Dans un travail précédent, intitulé : « L’éducation morale chez Kant », nous avions entrepris une recherche axée sur les fondements et les conditions de possibilité d’un acte moral chez un sujet, selon la perspective kantienne. Nous en avions conclu qu’un comportement moral s’acquiert en particulier par l’éducation. Il s’était agi dans le mémoire de montrer, au niveau de l’éducation, l’importance de la maxime en tant que principe subjectif d’action, et en tant qu’elle met en valeur l’autonomie de la volonté chez le sujet à éduquer. Cette maxime qui peut devenir universalisable, en se présentant comme impératif catégorique dans la conception occidentale de l’éducation, marque que la reconnaissance de la loi morale souligne la liberté du sujet au point de vue éthique.
Et en essayant de transposer le problème de cette éducation à la morale dans le domaine de l’éducation à la culture chez le Malgache, on peut se poser logiquement la question suivante : ne peut-on pas considérer que l’éducation traditionnelle, au sens le plus large, dans les familles malgaches s’appuie aussi sur ce passage de la maxime à la loi, par l’intermédiaire de l’initiation précoce à la connaissance des « hainteny » ou des « ohabolana » (ohapitenenana), ou même à celle des fady et des interdictions, pour transmettre un certain nombre de valeurs (soatoavina) typiquement malgaches ? Car c’est principalement par ces éléments de la culture orale que les parents malgaches éduquent surtout leurs enfants à prendre conscience de leur identité culturelle et de l’expérience acquise par la sagesse ancestrale.
Les obstacles externes à une éducation à la culture
La visée dernière d’une éducation à la culture, et en particulier pour la jeunesse malgache est, dans le cadre des recherches pour cette future thèse, d’aboutir à constater qu’il faut un effort de perfectionnement permanent de la part de ces jeunes et des parents dans la connaissance de leur propre culture. Il faut souligner que pour les parents Malgaches, le contact direct avec la vie quotidienne est d’abord le moyen permettant aux enfants de s’initier à leurs coutumes et à leur culture traditionnelle. Les parents malgaches ont comme principal rôle celui d’initier, par le biais des rites des passages, les valeurs culturelles traditionnelles typiquement malgaches à leurs enfants. Ces valeurs traditionnelles ou ces « soatoavina » se transmettent donc en premier lieu par le biais des rites des passages. En termes simples, les parents jouent un rôle de premier plan dans l’apprentissage aux valeurs culturelles malgaches, et ils sont les premiers moteurs d’une éducation à la culture. Ils représentent eux-mêmes et transmettent ces valeurs traditionnelles aux jeunes. Il leur appartient donc d’amener les enfants à prendre conscience de ce qu’ils sont, et à ce qu’ils se sentent réellement malgaches, car le processus bien compris d’une éducation à la culture aide la personne qu’on veut éduquer à penser dans le cadre de sa culture traditionnelle.

Éléments stockés d'une collection:
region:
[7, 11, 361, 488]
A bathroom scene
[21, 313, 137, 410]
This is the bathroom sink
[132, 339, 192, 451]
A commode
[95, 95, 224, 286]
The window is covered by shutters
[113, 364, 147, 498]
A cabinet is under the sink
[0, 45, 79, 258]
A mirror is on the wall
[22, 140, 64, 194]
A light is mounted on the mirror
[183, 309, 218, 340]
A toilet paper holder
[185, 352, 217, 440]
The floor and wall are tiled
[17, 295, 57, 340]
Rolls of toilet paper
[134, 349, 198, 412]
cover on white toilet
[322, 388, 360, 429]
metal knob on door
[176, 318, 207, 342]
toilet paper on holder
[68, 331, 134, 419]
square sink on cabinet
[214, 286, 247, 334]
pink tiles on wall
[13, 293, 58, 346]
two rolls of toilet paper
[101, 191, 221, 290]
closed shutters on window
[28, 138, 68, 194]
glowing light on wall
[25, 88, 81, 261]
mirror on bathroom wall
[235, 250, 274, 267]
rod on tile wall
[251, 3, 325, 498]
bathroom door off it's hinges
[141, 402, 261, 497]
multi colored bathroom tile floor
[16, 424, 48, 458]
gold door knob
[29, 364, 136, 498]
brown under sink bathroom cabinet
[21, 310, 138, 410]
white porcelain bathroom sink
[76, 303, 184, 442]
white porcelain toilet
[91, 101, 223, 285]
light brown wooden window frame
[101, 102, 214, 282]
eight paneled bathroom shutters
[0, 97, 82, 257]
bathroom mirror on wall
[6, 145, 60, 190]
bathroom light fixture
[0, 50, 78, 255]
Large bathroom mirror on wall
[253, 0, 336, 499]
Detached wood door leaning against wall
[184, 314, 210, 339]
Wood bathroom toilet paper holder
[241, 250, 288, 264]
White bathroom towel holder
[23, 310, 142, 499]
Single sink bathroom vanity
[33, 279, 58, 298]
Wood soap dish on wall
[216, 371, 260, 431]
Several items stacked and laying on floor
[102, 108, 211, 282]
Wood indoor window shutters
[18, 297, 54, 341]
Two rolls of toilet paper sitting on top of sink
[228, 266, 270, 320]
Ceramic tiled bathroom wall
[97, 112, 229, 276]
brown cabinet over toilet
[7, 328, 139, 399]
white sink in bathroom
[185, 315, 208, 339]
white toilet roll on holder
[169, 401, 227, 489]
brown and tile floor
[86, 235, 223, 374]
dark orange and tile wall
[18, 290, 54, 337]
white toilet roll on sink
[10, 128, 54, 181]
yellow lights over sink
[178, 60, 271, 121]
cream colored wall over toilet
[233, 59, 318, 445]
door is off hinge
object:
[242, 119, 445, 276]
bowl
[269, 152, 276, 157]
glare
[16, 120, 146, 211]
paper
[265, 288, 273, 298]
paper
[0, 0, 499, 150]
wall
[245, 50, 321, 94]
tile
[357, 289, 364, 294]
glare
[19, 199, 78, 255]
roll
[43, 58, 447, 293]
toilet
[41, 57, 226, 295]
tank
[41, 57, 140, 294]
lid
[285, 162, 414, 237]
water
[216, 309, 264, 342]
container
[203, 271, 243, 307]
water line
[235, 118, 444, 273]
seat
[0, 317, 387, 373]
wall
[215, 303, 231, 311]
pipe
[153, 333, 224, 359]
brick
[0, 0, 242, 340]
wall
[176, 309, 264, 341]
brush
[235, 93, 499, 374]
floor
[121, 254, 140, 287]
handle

Consigne: Rédigez la suite du texte sur l'éducation à la culture malgache, en reprenant juste après sa dernière phrase.

Réponse:
Or, si le concept de progrès s’exprime souvent actuellement, chez ces jeunes, par un refus de leur propre identité culturelle, on est forcé de constater qu’une telle tendance à s’abandonner sans réfléchir au modernisme constitue un obstacle de taille pour une éducation véritable à la culture : elle force les jeunes Malgaches à penser qu’il lui faut imiter bêtement l’exemple des étrangers et à abandonner ensuite les « bons exemples » que leur fournit traditionnellement leur ancienne société. Traduit en malgache par l’expression « fandrosoana », cette vision du progrès moderniste se comprend autant comme une pure singerie qu’une imitation servile des mœurs des étrangers. Elle fait pourtant oublier que tout développement commence d’abord par soi-même et que tout concept de développement imposé n’aboutit jamais, au final, qu’à une aliénation personnelle et culturelle. Faut-il vraiment être obligé de toujours abandonner sa propre identité culturelle, pour envisager de se moderniser et pour entrer dans le progrès économique et social qui nous apparaît comme être le lot des pays développés ? Répondre à cette question cruciale est l’objet de cette future thèse.
On s’aperçoit ainsi que, face à l’hégémonie de la culture euroaméricaine et aussi à cette tendance générale à imiter servilement les mœurs et les coutumes venues d’ailleurs, les mœurs et coutumes que sous-tendent les valeurs culturelles malgaches risquent de disparaître.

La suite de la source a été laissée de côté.